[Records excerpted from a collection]
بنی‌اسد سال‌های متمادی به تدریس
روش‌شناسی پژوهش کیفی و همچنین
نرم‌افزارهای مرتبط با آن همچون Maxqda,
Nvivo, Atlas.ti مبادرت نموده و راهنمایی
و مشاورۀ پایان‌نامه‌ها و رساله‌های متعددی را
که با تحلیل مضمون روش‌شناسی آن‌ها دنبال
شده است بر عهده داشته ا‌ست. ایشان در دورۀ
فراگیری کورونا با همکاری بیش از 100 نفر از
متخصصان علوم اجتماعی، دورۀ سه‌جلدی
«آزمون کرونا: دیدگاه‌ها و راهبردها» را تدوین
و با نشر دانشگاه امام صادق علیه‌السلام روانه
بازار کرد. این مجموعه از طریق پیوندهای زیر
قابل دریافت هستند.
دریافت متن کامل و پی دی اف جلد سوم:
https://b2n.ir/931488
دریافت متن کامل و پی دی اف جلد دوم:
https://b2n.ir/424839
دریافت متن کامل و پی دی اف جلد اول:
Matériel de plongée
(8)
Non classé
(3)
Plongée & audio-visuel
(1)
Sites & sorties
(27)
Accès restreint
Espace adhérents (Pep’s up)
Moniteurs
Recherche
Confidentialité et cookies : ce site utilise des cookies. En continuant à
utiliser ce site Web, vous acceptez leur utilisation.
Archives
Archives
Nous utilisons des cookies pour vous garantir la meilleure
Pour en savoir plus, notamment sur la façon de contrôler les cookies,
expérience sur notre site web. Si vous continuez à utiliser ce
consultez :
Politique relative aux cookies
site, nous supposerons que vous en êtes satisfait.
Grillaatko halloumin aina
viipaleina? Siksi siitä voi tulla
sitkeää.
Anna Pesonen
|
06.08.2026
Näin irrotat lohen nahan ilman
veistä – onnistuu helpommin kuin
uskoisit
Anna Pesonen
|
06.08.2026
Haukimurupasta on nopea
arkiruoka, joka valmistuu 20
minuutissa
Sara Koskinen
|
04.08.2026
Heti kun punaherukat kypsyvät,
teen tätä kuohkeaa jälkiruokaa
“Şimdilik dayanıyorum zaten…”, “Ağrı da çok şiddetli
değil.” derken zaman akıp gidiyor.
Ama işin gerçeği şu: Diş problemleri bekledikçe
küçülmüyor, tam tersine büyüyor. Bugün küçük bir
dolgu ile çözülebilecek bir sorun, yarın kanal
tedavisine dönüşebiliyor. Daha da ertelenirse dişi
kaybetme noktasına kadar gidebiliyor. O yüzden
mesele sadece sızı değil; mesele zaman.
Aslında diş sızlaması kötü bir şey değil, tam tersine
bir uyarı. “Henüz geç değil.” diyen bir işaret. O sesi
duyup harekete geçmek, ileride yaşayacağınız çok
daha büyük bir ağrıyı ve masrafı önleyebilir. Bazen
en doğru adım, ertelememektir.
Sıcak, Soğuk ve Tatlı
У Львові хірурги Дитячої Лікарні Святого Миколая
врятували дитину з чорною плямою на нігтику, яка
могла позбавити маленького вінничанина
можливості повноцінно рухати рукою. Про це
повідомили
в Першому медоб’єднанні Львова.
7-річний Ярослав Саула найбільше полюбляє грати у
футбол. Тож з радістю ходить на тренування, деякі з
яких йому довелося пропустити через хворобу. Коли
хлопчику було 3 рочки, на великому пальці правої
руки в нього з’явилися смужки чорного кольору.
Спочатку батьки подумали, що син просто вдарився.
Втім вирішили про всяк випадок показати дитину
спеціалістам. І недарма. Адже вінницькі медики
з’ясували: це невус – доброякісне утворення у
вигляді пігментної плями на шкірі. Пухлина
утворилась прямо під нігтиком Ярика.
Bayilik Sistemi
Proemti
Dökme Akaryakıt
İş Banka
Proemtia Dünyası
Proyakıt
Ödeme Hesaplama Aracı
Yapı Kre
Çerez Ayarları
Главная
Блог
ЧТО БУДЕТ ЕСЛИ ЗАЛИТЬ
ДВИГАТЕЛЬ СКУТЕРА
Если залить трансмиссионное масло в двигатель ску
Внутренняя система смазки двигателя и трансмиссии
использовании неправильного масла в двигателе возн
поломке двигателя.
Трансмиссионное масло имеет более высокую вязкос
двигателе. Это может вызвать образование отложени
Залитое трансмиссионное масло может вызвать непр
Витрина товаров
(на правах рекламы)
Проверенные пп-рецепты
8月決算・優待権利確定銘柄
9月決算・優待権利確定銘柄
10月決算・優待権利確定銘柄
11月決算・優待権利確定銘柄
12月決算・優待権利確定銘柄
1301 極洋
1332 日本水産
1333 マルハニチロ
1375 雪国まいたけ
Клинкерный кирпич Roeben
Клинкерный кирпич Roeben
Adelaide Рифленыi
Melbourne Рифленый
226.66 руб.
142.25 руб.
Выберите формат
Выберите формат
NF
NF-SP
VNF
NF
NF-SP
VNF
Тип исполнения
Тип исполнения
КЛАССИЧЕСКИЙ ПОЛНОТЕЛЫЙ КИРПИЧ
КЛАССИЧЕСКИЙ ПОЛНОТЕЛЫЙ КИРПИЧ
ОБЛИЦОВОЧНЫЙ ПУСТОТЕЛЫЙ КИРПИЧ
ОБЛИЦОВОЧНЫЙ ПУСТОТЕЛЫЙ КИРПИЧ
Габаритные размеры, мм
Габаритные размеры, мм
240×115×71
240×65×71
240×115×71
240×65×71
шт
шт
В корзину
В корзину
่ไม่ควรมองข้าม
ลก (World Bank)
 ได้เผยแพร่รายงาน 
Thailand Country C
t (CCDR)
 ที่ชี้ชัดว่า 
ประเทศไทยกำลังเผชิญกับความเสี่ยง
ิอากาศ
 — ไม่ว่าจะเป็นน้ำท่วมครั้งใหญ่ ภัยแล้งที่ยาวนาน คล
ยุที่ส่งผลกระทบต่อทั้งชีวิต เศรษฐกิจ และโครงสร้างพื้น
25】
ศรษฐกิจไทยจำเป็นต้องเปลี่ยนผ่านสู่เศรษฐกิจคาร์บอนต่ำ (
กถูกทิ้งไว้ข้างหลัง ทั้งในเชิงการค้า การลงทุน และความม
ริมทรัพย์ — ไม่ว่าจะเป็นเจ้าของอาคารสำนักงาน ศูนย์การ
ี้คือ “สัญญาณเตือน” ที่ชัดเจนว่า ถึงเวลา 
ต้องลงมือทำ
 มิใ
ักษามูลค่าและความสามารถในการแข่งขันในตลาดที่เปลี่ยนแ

- **Exercise aim**
What you return must match the data line for line.

- **Answer space**
بنی‌اسد سال‌های متمادی به تدریس
روش‌شناسی پژوهش کیفی و همچنین
نرم‌افزارهای مرتبط با آن همچون Maxqda,
Nvivo, Atlas.ti مبادرت نموده و راهنمایی
و مشاورۀ پایان‌نامه‌ها و رساله‌های متعددی را
که با تحلیل مضمون روش‌شناسی آن‌ها دنبال
شده است بر عهده داشته ا‌ست. ایشان در دورۀ
فراگیری کورونا با همکاری بیش از 100 نفر از
متخصصان علوم اجتماعی، دورۀ سه‌جلدی
«آزمون کرونا: دیدگاه‌ها و راهبردها» را تدوین
و با نشر دانشگاه امام صادق علیه‌السلام روانه
بازار کرد. این مجموعه از طریق پیوندهای زیر
قابل دریافت هستند.
دریافت متن کامل و پی دی اف جلد سوم:
https://b2n.ir/931488
دریافت متن کامل و پی دی اف جلد دوم:
https://b2n.ir/424839
دریافت متن کامل و پی دی اف جلد اول:
Matériel de plongée
(8)
Non classé
(3)
Plongée & audio-visuel
(1)
Sites & sorties
(27)
Accès restreint
Espace adhérents (Pep’s up)
Moniteurs
Recherche
Confidentialité et cookies : ce site utilise des cookies. En continuant à
utiliser ce site Web, vous acceptez leur utilisation.
Archives
Archives
Nous utilisons des cookies pour vous garantir la meilleure
Pour en savoir plus, notamment sur la façon de contrôler les cookies,
expérience sur notre site web. Si vous continuez à utiliser ce
consultez :
Politique relative aux cookies
site, nous supposerons que vous en êtes satisfait.
Grillaatko halloumin aina
viipaleina? Siksi siitä voi tulla
sitkeää.
Anna Pesonen
|
06.08.2026
Näin irrotat lohen nahan ilman
veistä – onnistuu helpommin kuin
uskoisit
Anna Pesonen
|
06.08.2026
Haukimurupasta on nopea
arkiruoka, joka valmistuu 20
minuutissa
Sara Koskinen
|
04.08.2026
Heti kun punaherukat kypsyvät,
teen tätä kuohkeaa jälkiruokaa
“Şimdilik dayanıyorum zaten…”, “Ağrı da çok şiddetli
değil.” derken zaman akıp gidiyor.
Ama işin gerçeği şu: Diş problemleri bekledikçe
küçülmüyor, tam tersine büyüyor. Bugün küçük bir
dolgu ile çözülebilecek bir sorun, yarın kanal
tedavisine dönüşebiliyor. Daha da ertelenirse dişi
kaybetme noktasına kadar gidebiliyor. O yüzden
mesele sadece sızı değil; mesele zaman.
Aslında diş sızlaması kötü bir şey değil, tam tersine
bir uyarı. “Henüz geç değil.” diyen bir işaret. O sesi
duyup harekete geçmek, ileride yaşayacağınız çok
daha büyük bir ağrıyı ve masrafı önleyebilir. Bazen
en doğru adım, ertelememektir.
Sıcak, Soğuk ve Tatlı
У Львові хірурги Дитячої Лікарні Святого Миколая
врятували дитину з чорною плямою на нігтику, яка
могла позбавити маленького вінничанина
можливості повноцінно рухати рукою. Про це
повідомили
в Першому медоб’єднанні Львова.
7-річний Ярослав Саула найбільше полюбляє грати у
футбол. Тож з радістю ходить на тренування, деякі з
яких йому довелося пропустити через хворобу. Коли
хлопчику було 3 рочки, на великому пальці правої
руки в нього з’явилися смужки чорного кольору.
Спочатку батьки подумали, що син просто вдарився.
Втім вирішили про всяк випадок показати дитину
спеціалістам. І недарма. Адже вінницькі медики
з’ясували: це невус – доброякісне утворення у
вигляді пігментної плями на шкірі. Пухлина
утворилась прямо під нігтиком Ярика.
Bayilik Sistemi
Proemti
Dökme Akaryakıt
İş Banka
Proemtia Dünyası
Proyakıt
Ödeme Hesaplama Aracı
Yapı Kre
Çerez Ayarları
Главная
Блог
ЧТО БУДЕТ ЕСЛИ ЗАЛИТЬ
ДВИГАТЕЛЬ СКУТЕРА
Если залить трансмиссионное масло в двигатель ску
Внутренняя система смазки двигателя и трансмиссии
использовании неправильного масла в двигателе возн
поломке двигателя.
Трансмиссионное масло имеет более высокую вязкос
двигателе. Это может вызвать образование отложени
Залитое трансмиссионное масло может вызвать непр
Витрина товаров
(на правах рекламы)
Проверенные пп-рецепты
8月決算・優待権利確定銘柄
9月決算・優待権利確定銘柄
10月決算・優待権利確定銘柄
11月決算・優待権利確定銘柄
12月決算・優待権利確定銘柄
1301 極洋
1332 日本水産
1333 マルハニチロ
1375 雪国まいたけ
Клинкерный кирпич Roeben
Клинкерный кирпич Roeben
Adelaide Рифленыi
Melbourne Рифленый
226.66 руб.
142.25 руб.
Выберите формат
Выберите формат
NF
NF-SP
VNF
NF
NF-SP
VNF
Тип исполнения
Тип исполнения
КЛАССИЧЕСКИЙ ПОЛНОТЕЛЫЙ КИРПИЧ
КЛАССИЧЕСКИЙ ПОЛНОТЕЛЫЙ КИРПИЧ
ОБЛИЦОВОЧНЫЙ ПУСТОТЕЛЫЙ КИРПИЧ
ОБЛИЦОВОЧНЫЙ ПУСТОТЕЛЫЙ КИРПИЧ
Габаритные размеры, мм
Габаритные размеры, мм
240×115×71
240×65×71
240×115×71
240×65×71
шт
шт
В корзину
В корзину
่ไม่ควรมองข้าม
ลก (World Bank)
 ได้เผยแพร่รายงาน 
Thailand Country C
t (CCDR)
 ที่ชี้ชัดว่า 
ประเทศไทยกำลังเผชิญกับความเสี่ยง
ิอากาศ
 — ไม่ว่าจะเป็นน้ำท่วมครั้งใหญ่ ภัยแล้งที่ยาวนาน คล
ยุที่ส่งผลกระทบต่อทั้งชีวิต เศรษฐกิจ และโครงสร้างพื้น
25】
ศรษฐกิจไทยจำเป็นต้องเปลี่ยนผ่านสู่เศรษฐกิจคาร์บอนต่ำ (
กถูกทิ้งไว้ข้างหลัง ทั้งในเชิงการค้า การลงทุน และความม
ริมทรัพย์ — ไม่ว่าจะเป็นเจ้าของอาคารสำนักงาน ศูนย์การ
ี้คือ “สัญญาณเตือน” ที่ชัดเจนว่า ถึงเวลา 
ต้องลงมือทำ
 มิใ
ักษามูลค่าและความสามารถในการแข่งขันในตลาดที่เปลี่ยนแ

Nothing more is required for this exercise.